ダイアン・バーチ『Flying On Abraham』

 そんな経緯もあって、ダイアン・バーチは、私の中で依怙贔屓しているアーティストのひとりだけれど、その感情を超えて、アルバム全体から醸し出される70年代シンガー・ソングライターの匂いが大好き。生楽器の演奏があって、キャロル・キングを彷彿させるアルト・ヴォイスで歌う。そこにジャズやソウル、ポップ、カントリーなどがごく自然に絡み合っている上質な音楽。このナチュラル感も惹かれるポイントのひとつだ。
 2009年にアルバム『バイブル・ベルト』でデビューした時、期待の新人として注目された。当時からリッキー・リー・ジョーンズら女性シンガー・ソングライターの先駆者と比較されることが多かったけれど、83年生まれの彼女は、彼女たちのことを知らなかった。幼少期に伝道師の父に連れられて、アフリカやオーストラリアを転々とした経験を持つ。その多彩な経験に育まれた感性が、少なからず彼女のジャンルにしばられない音楽作りに影響を与えていると思う。

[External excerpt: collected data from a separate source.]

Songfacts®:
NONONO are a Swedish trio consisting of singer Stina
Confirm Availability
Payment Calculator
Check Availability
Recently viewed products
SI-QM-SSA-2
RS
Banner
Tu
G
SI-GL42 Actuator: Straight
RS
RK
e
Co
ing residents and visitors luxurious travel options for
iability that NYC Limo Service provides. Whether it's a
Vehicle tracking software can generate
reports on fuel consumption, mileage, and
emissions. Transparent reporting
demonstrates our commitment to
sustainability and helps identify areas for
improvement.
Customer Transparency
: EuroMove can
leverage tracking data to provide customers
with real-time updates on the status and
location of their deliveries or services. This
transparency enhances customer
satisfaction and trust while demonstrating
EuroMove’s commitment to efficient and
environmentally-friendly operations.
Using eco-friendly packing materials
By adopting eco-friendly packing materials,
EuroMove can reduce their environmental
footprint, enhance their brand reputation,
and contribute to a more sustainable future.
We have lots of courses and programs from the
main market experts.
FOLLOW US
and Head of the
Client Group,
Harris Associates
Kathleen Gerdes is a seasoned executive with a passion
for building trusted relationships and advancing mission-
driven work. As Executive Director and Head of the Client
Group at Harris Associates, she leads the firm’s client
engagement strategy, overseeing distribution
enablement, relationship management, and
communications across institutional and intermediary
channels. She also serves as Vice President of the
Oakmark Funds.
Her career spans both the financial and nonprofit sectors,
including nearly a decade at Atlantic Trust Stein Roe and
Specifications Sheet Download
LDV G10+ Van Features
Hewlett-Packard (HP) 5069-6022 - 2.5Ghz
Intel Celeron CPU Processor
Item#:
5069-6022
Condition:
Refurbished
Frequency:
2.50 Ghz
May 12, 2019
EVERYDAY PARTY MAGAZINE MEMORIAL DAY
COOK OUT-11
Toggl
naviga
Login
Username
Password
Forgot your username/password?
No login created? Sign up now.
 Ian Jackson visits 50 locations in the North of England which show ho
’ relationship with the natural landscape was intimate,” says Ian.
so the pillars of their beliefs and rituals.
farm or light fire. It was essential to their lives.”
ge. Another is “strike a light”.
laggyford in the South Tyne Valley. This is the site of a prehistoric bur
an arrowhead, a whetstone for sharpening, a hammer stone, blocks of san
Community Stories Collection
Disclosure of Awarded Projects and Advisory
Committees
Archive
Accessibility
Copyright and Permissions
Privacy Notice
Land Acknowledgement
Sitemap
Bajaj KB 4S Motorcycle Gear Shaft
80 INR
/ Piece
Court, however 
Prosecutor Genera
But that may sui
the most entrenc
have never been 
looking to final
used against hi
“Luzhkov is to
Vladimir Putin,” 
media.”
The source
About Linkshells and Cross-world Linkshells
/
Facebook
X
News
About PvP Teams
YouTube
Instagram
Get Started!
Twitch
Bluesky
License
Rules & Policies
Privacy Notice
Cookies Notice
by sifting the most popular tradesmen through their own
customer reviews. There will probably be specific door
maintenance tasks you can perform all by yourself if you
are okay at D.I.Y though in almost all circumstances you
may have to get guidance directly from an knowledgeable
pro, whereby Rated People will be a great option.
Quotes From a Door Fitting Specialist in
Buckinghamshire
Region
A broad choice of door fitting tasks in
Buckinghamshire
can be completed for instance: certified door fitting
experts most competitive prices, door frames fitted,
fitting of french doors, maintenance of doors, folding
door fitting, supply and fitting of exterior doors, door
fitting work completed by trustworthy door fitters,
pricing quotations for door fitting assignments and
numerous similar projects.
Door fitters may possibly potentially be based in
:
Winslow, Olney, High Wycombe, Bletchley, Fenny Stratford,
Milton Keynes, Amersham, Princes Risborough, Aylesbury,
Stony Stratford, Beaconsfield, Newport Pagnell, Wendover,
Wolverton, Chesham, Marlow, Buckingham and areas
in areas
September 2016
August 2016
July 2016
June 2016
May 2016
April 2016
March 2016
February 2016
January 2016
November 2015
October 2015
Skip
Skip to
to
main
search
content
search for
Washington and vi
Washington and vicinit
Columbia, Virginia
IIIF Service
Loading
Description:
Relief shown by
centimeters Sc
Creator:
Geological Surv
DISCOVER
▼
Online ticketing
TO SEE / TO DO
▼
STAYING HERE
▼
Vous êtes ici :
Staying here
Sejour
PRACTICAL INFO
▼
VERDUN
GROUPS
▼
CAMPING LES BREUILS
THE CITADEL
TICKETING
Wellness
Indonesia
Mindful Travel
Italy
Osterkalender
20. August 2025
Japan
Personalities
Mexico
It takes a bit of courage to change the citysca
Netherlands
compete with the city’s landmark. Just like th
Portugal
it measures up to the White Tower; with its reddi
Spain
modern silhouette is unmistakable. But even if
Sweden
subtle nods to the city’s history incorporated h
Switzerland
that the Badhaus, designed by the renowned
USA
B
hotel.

 この新作も”ナチュラル感”という一貫性はあるものの、1曲ごとにサウンドは異なる。③『Moto Moon』ではスペーシーなサウンドからまるで宇宙人のような声が微かに聴こえてくるし、④『Shade』のイントロは、フランス映画のサントラのように軽妙でエレガントだし。また、歌詞もいろいろで、①『Wind Machine』では「ユリシーズを読んでいるけれど、理解できない」と歌う。あえて比喩や曖昧な言葉の断片を用いて歌詞を書いていると、本人は語っているけれど、こういう一節が共感を呼ぶところ。ユリシーズじゃなくても、この本難しくてとか、この問題が難しくてと思っている人って大勢いるはずだから。私もそのひとりだ。
 前作から約10年、30代の空白はもったいなかったなと思いつつも、この間のさまざまな試練が音楽、さらに歌声に深みを与えたのではないか。自分らしい道の第一歩として、何度も聴きたくなるような素晴らしい作品になっていると思う。